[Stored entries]
####################
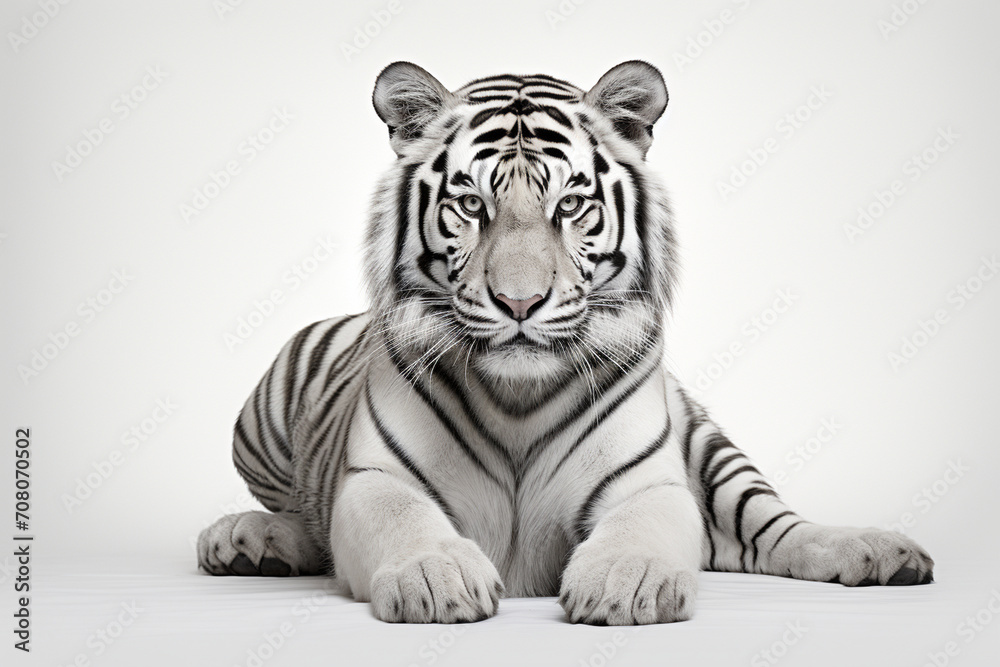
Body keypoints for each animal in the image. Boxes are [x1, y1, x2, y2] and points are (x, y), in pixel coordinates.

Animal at [197, 61, 934, 625]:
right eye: (472, 206)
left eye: (571, 206)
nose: (520, 302)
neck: (518, 397)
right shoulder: (377, 477)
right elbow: (399, 518)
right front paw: (436, 576)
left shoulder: (648, 478)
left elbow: (645, 528)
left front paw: (625, 582)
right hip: (260, 417)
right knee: (295, 508)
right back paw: (250, 539)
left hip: (708, 445)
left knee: (772, 527)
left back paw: (880, 553)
####################
Which lines in the records above include the word "left"? Copy them out.

left eye: (571, 206)
left shoulder: (648, 478)
left elbow: (645, 528)
left front paw: (625, 582)
left hip: (708, 445)
left knee: (772, 527)
left back paw: (880, 553)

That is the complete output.